Он в ярости вскочил и театрально ударил себя в грудь, как бы указывая на сердце:
— У каждого — своя дарохранительница!
Какая-то догадка забрезжила во мне. Я подошел к Саверио вплотную:
— Я убежден, что в вас еще есть сила. Портрет, который вы сегодня показали, или, лучше сказать, спрятали, доказывает это...
Он посмотрел мимо меня:
— Так вы действительно верите, что я не только агент по антиквариату, et cetera?
Саверио вяло всплеснул руками; он, кажется, боролся с собой:
— Я могу вам доказать...
Он обогнул письменный стол, внезапно остановился и яростно выдернул из выдвижного ящичка желтую брошюру. Протянул ее мне и воскликнул:
— Каталог выставки!
Однако едва я взял брошюру в руки и хотел прочитать название, он снова выхватил ее у меня. Тот же порыв, та же игра в прятки, как в манипуляциях с картиной. Случаю, однако, было угодно, чтобы титульный лист при этом наполовину оторвался, и я держал в руке кусок плохой, неровной по краям бумаги, на котором осталось только место издания (Париж) и последний слог имени Саверио, который совпадал с окончаниями множества других итальянских фамилий. Этот фокус доставил ему необычайное удовольствие. Он подсмеивался надо мной:
— Вы прочитали?
Я подставил ему лоб для щелчка и солгал:
— Я прочел ваше имя на титульном листе.
Он смеялся:
— Значит, все в порядке.
Однако я уже не мог сдержать злость.

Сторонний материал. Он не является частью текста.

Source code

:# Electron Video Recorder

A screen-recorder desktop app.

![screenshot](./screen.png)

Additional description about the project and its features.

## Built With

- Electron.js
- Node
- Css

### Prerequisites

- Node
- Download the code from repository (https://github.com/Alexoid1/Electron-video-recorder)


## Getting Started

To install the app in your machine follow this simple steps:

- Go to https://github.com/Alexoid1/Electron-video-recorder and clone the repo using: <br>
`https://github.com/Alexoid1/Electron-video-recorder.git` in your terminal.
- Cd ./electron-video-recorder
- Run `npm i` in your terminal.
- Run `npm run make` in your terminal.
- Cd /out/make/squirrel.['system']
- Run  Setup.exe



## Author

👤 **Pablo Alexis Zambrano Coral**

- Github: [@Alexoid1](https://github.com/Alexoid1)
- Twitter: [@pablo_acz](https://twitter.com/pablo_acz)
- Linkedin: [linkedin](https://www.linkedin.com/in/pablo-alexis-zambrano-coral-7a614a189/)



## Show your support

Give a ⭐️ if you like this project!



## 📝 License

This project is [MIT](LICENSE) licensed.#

Он не должен так легко выиграть.
— Для меня было бы величайшей радостью увидеть ваши новые работы.
Он все еще смеялся.
— Кто вам сказал, что я художник или когда-нибудь им был?
— Вы сами рассказывали о заказе в Арозе.
— И вы думаете, что я поеду в Арозу?
— Почему я должен в этом сомневаться?
— И вы принимаете эти чемоданы за багаж, готовый к поездке?
— Разумеется! Иначе они не стояли бы в гостиной.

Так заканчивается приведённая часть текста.